◆ **YOUR INSTRUCTIONS**
Your answer should consist of the lines in the data below that contain "filters".

◆ **INPUT FOR THIS TASK**

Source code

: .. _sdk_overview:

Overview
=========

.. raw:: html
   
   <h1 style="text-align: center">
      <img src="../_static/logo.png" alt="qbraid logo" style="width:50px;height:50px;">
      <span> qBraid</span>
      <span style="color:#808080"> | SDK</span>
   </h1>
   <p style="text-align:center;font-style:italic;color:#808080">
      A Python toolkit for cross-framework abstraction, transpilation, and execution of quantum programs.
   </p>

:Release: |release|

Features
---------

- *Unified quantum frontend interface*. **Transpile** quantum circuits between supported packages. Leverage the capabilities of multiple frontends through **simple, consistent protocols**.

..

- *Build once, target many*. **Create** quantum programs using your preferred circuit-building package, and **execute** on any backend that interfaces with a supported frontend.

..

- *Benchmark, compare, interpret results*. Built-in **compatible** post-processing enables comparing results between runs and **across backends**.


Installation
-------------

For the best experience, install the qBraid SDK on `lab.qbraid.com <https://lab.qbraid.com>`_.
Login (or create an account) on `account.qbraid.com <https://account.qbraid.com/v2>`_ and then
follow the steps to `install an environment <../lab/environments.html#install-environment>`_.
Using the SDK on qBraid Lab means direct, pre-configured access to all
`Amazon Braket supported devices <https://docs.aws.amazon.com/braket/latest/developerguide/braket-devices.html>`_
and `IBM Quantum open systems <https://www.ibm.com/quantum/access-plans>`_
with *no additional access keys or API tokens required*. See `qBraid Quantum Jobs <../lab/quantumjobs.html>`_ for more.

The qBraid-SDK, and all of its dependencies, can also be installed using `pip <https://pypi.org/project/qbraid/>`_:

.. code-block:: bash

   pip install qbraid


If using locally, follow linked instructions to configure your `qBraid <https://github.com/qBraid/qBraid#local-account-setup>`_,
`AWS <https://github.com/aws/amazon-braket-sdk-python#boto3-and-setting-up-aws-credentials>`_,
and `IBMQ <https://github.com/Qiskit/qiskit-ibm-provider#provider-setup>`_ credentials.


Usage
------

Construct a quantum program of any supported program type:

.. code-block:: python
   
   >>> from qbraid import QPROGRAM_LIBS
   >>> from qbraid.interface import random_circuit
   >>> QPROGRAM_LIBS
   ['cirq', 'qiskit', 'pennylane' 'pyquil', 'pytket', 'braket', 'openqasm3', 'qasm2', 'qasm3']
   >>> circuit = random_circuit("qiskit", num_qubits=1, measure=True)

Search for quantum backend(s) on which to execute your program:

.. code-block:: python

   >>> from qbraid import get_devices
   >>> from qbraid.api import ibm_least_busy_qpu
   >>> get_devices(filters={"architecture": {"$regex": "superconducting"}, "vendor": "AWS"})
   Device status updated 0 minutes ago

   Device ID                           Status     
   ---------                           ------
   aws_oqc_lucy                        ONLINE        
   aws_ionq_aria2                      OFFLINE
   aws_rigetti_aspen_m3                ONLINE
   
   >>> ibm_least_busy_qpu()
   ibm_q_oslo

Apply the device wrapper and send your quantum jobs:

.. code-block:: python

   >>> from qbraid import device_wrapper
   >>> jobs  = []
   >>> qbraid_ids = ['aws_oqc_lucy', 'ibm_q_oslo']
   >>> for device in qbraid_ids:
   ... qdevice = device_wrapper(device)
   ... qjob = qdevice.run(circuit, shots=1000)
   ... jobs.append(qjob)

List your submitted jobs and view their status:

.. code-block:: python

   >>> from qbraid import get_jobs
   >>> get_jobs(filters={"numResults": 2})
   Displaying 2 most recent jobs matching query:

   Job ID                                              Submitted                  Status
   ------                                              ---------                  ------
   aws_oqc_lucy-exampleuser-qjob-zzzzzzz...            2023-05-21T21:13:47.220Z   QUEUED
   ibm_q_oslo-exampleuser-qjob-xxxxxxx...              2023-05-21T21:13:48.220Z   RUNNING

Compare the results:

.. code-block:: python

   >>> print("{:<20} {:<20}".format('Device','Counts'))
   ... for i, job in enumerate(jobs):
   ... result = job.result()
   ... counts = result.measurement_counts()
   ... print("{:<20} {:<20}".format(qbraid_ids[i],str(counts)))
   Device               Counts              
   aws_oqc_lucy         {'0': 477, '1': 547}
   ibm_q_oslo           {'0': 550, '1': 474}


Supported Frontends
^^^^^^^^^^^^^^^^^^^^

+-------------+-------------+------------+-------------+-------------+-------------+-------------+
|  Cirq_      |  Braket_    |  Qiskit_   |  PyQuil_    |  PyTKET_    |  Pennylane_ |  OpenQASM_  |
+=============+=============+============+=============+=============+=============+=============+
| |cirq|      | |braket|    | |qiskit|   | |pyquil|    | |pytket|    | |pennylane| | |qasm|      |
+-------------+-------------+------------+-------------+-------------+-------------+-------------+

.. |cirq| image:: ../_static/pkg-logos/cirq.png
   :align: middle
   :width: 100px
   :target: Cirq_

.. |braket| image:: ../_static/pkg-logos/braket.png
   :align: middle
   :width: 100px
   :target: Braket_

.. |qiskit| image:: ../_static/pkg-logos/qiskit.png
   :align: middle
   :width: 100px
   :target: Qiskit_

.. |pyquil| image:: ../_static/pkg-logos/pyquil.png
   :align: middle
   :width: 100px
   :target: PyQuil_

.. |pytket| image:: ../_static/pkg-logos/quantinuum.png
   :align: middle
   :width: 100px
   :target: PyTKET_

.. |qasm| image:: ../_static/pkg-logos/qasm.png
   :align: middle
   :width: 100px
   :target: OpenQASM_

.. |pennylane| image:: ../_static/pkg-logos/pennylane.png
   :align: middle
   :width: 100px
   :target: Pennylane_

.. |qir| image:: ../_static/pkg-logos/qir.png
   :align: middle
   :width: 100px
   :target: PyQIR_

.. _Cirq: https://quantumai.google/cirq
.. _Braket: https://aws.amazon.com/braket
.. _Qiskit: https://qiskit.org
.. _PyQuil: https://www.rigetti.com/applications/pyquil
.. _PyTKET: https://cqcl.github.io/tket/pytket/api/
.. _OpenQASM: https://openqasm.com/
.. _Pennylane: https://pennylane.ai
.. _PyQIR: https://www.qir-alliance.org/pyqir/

◆ **THE ANSWER**
   >>> get_devices(filters={"architecture": {"$regex": "superconducting"}, "vendor": "AWS"})
   >>> get_jobs(filters={"numResults": 2})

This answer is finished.